Computing

NSA Hacking Chief: Internet of Things Security Keeps Me Up at Night

The leader of the National Security Agency’s hackers says that putting industrial control systems online has made America less secure.

The trend to connect devices such as air conditioners and door locks to the Internet is making life easier for the National Security Agency’s hackers—but also keeping their boss awake at night.

Rob Joyce, chief of the NSA’s Tailored Access Operations unit, leads what is likely the best resourced group of hackers in the world.
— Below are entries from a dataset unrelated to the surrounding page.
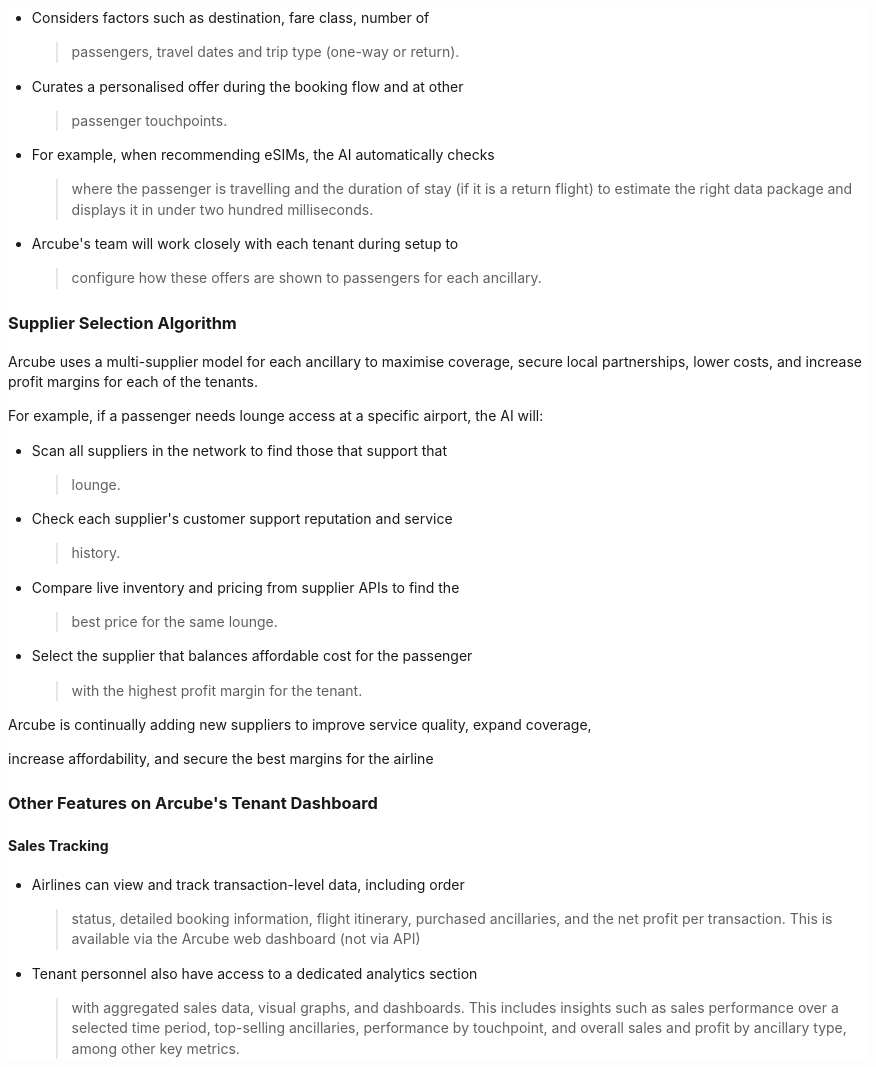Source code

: -   Considers factors such as destination, fare class, number of
    > passengers, travel dates and trip type (one-way or return).

-   Curates a personalised offer during the booking flow and at other
    > passenger touchpoints.

-   For example, when recommending eSIMs, the AI automatically checks
    > where the passenger is travelling and the duration of stay (if it
    > is a return flight) to estimate the right data package and
    > displays it in under two hundred milliseconds.

-   Arcube's team will work closely with each tenant during setup to
    > configure how these offers are shown to passengers for each
    > ancillary.

### Supplier Selection Algorithm

Arcube uses a multi-supplier model for each ancillary to maximise
coverage, secure local partnerships, lower costs, and increase profit
margins for each of the tenants.

For example, if a passenger needs lounge access at a specific airport,
the AI will:

-   Scan all suppliers in the network to find those that support that
    > lounge.

-   Check each supplier's customer support reputation and service
    > history.

-   Compare live inventory and pricing from supplier APIs to find the
    > best price for the same lounge.

-   Select the supplier that balances affordable cost for the passenger
    > with the highest profit margin for the tenant.

Arcube is continually adding new suppliers to improve service quality,
expand coverage,

increase affordability, and secure the best margins for the airline

### Other Features on Arcube's Tenant Dashboard

#### Sales Tracking

-   Airlines can view and track transaction-level data, including order
    > status, detailed booking information, flight itinerary, purchased
    > ancillaries, and the net profit per transaction. This is available
    > via the Arcube web dashboard (not via API)

-   Tenant personnel also have access to a dedicated analytics section
    > with aggregated sales data, visual graphs, and dashboards. This
    > includes insights such as sales performance over a selected time
    > period, top-selling ancillaries, performance by touchpoint, and
    > overall sales and profit by ancillary type, among other key
    > metrics.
They are tasked with infiltrating computer networks to gather foreign intelligence, and also with probing U.S. government networks to improve their security.

Speaking in San Francisco Wednesday about how nation-backed teams like his operate, Joyce said that the so-called “Internet of things” is a major boon when the TAO group needs to attack a target. He singled out heating and cooling systems as examples of Internet-connected devices that offer national-level hackers a route into organizations that computer network administrators often overlook. Joyce spoke at the Enigma security conference.

However, Joyce also said that the poor security of such devices is one of his primary concerns when it comes to the safety of U.S. networks.

In recent years researchers have found that hundreds of thousands of industrial and commercial control systems—referred to as SCADA systems—have been blithely hooked up to the Internet without proper protections, including power plants and other critical infrastructure (see “What Happened When One Man Pinged the Whole Internet”).

“SCADA security is something that keeps me up at night,” said Joyce. He suggested that it might need new ideas from academia, which works on more fundamentally new ideas than industry, to improve the situation.

Nicholas Weaver, a computer security researcher at the International Computer Science Institute in Berkeley, California, who attended Joyce’s talk, said that he had correctly highlighted a significant problem, and an area where scary discoveries are easily made but possible solutions very scarce. “I don’t do SCADA research because I like to sleep at night,” said Weaver.

Researchers that do work on SCADA security have found evidence that there are groups trawling the Internet looking for industrial systems to infiltrate (see “Chinese Hacking Team Caught Taking Over Decoy Water Plant”). A recent report by the Nuclear Threat Initiative said that many nuclear power and weapons facilities are not adequately protected against computer-based attacks.